## TEKS BACAAN
Sebaliknya, menguat anggapan bahwa Omicron akan menjadi ladang bisnis baru seperti yang sudah-sudah. Dampaknya orang-orang akan enggan untuk melakukan tes serta mengabaikan imbauan agar tidak bepergian dan berliburan akhir tahun.
Cerita lama tentang orang-orang yang meremehkan Covid-19 sebagai "flu biasa" akan kembali mengiringi Omicron. Apalagi setelah sejumlah kasus infeksi Omicron ternyata memperlihatkan gejala yang cenderung lebih mirip dengan flu dan pilek.
Meski perkembangan Omicron masih membutuhkan pemantauan lebih detail, akan ada banyak orang yang segera menjadikan gejala ringan Omicron sebagai pembenaran untuk mendukung keyakinan bahwa Covid-19 pada dasarnya memang flu biasa yang telah dibesar-besarkan.
Varian Omicron ternyata juga menghidupkan lagi cerita lama tentang manajemen kebijakan pemerintah yang kurang mantap. Kita sudah menyaksikan bagaimana pemerintah tiba-tiba membatalkan rencana penerapan PPKM Level 3 di semua wilayah. Sebagai gantinya ialah PPKM Nataru yang diserahkan kepada masing-masing daerah.
Padahal, pengalaman telah menunjukkan bahwa selama ini banyak pemerintah daerah yang kurang serius menangangi pandemi. Menteri Kesehatan bahkan pernah mengungkap adanya daerah-daerah yang sengaja mengurangi tes dan pelacakan kasus Covid-19. Banyak kepala daerah yang tidak mengawal kebijakan pemerintah pusat dengan baik.
Maka dengan menyerahkan kebijakan PPKM Nataru kepada masing-masing daerah di tengah ancaman penyebaran Omicron, pemerintah seolah tidak belajar dari pengalaman.
Meski meminta masyarakat waspada, pemerintah justru terkesan kurang serius melakukan mitigasi risiko. Itu tampak antara lain dari saling silang pendapat soal aturan karantina. Sulit dipercaya bahwa Kementerian Kesehatan dan Satgas Covid-19 memiliki pemahaman yang berbeda terkait ketentuan karantina.
Saat Kementerian Kesehatan menegaskan bahwa ketentuan karantina terpusat bagi pelaku perjalanan luar negeri berlaku bagi semua orang, Satgas Covid-19 justru memberikan  toleransi dan keleluasaan bagi pejabat untuk memilih cara karantina mandiri di rumah sendiri.
Ketika Kementerian Kesehatan menegaskan soal pelanggaran hukum bagi yang tak patuh karantina, Satgas Covid-19 justru berpendapat bahwa sanksi untuk pejabat yang melanggar karantina belum diatur. Diskriminasi aturan untuk masyarakat biasa dan pejabat membuktikan bahwa mitigasi risiko tidak dijalankan dengan baik.
Ketidakpaduan para pelaksana kebijakan seperti di atas mengingatkan kita pada buruknya komunikasi antar kementerian dan lembaga pada awal pandemi Covid-19 tahun 2020. Perbedaan pendapat semacam itu mengulangi cerita lama tentang ego sektoral yang menjadi penghambat penanganan pandemi di Indonesia.
Di tengah ketidakpedulian masyarakat terhadap ancaman Omicron, kita perlu mengingat lagi pengalaman buruk sebelumnya. Sebab saat semua pihak didera rasa aman semu karena keyakinan telah tercapainya herd immunity secara alami, di situlah Omicron yang mungkin kurang berbahaya berubah menjadi lebih berbahaya.

Data tercatat

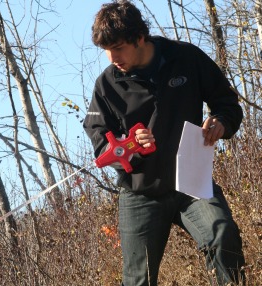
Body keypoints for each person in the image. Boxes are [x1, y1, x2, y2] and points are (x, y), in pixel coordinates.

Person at [83, 1, 246, 285]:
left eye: (118, 47)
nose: (112, 57)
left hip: (191, 184)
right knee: (138, 280)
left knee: (223, 234)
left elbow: (227, 102)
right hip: (140, 192)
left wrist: (221, 122)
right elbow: (100, 139)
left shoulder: (186, 58)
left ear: (139, 37)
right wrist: (128, 145)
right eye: (106, 50)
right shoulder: (106, 85)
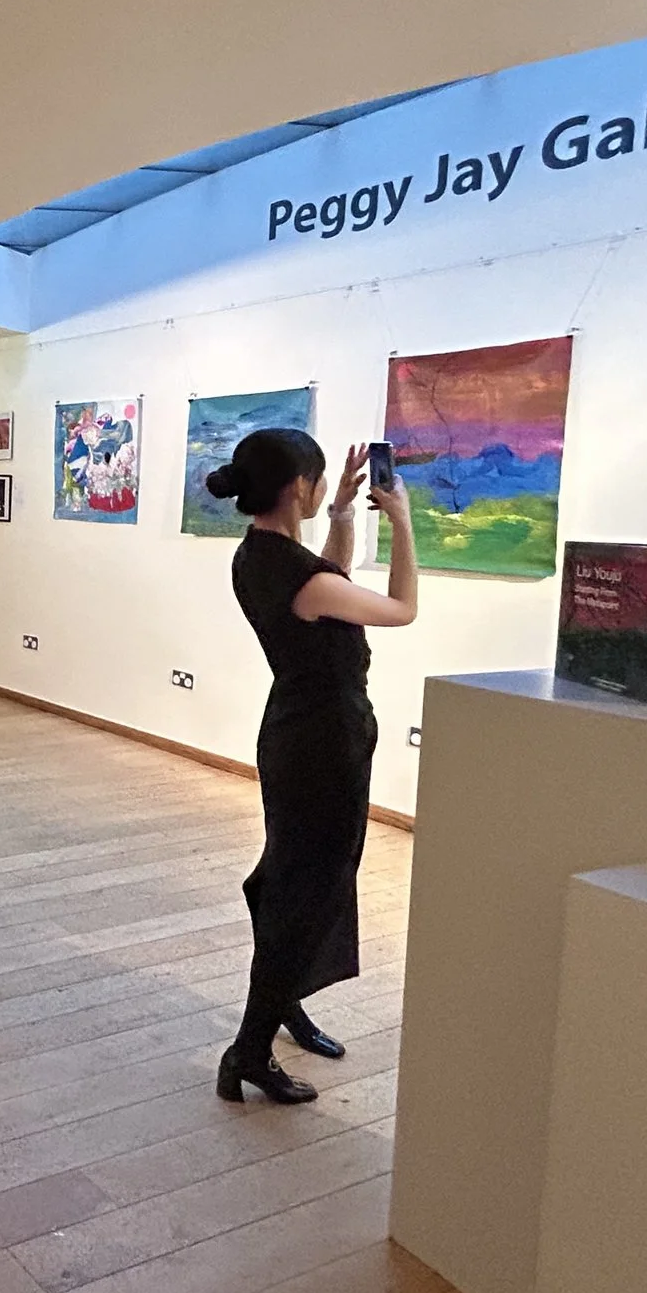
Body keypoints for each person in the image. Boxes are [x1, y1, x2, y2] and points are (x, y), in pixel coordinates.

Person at [208, 430, 417, 1104]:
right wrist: (405, 522)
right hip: (323, 744)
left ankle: (282, 1002)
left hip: (295, 733)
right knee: (309, 887)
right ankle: (249, 1047)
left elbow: (325, 580)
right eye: (323, 480)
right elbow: (402, 609)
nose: (327, 487)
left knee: (293, 877)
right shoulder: (301, 576)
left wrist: (346, 514)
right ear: (300, 484)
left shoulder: (259, 556)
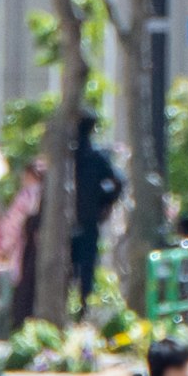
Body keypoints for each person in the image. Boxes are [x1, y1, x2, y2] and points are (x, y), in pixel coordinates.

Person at [75, 127, 127, 305]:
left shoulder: (93, 157)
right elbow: (118, 182)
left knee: (84, 268)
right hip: (87, 218)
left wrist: (105, 203)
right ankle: (83, 305)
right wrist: (105, 204)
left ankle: (83, 305)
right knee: (86, 267)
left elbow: (117, 182)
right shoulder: (94, 156)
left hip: (86, 219)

## PERINTAH A
Tulis ulang secara ringkas dalam bentuk daftar paragraf teks tentang Omicron yang diawali "Meski meminta masyarakat waspada". Pertahankan fakta-fakta utamanya.
## PERINTAH B
Salin persis bagian teks tentang Omicron dari "Cerita lama tentang orang-orang" sampai "yang telah dibesar-besarkan.".
## PERINTAH C
Jawab pertanyaan berikut berdasarkan teks tentang Omicron.
(i) Rencana penerapan apa yang tiba-tiba dibatalkan pemerintah?
(ii) Menurut Satgas Covid-19, apakah sanksi untuk pejabat yang melanggar karantina sudah diatur?
(iii) Buruknya komunikasi antarkementerian dan lembaga terjadi pada awal pandemi tahun berapa?

## PEMBAHASAN JAWABAN A
- Pemerintah meminta masyarakat waspada, tetapi terkesan kurang serius melakukan mitigasi risiko.
- Hal itu tampak dari silang pendapat soal aturan karantina.
- Kementerian Kesehatan dan Satgas Covid-19 memiliki pemahaman yang berbeda terkait ketentuan karantina.

## PEMBAHASAN JAWABAN B
Cerita lama tentang orang-orang yang meremehkan Covid-19 sebagai "flu biasa" akan kembali mengiringi Omicron. Apalagi setelah sejumlah kasus infeksi Omicron ternyata memperlihatkan gejala yang cenderung lebih mirip dengan flu dan pilek.
Meski perkembangan Omicron masih membutuhkan pemantauan lebih detail, akan ada banyak orang yang segera menjadikan gejala ringan Omicron sebagai pembenaran untuk mendukung keyakinan bahwa Covid-19 pada dasarnya memang flu biasa yang telah dibesar-besarkan.

## PEMBAHASAN JAWABAN C
(i) PPKM Level 3 di semua wilayah.
(ii) Belum diatur.
(iii) Tahun 2020.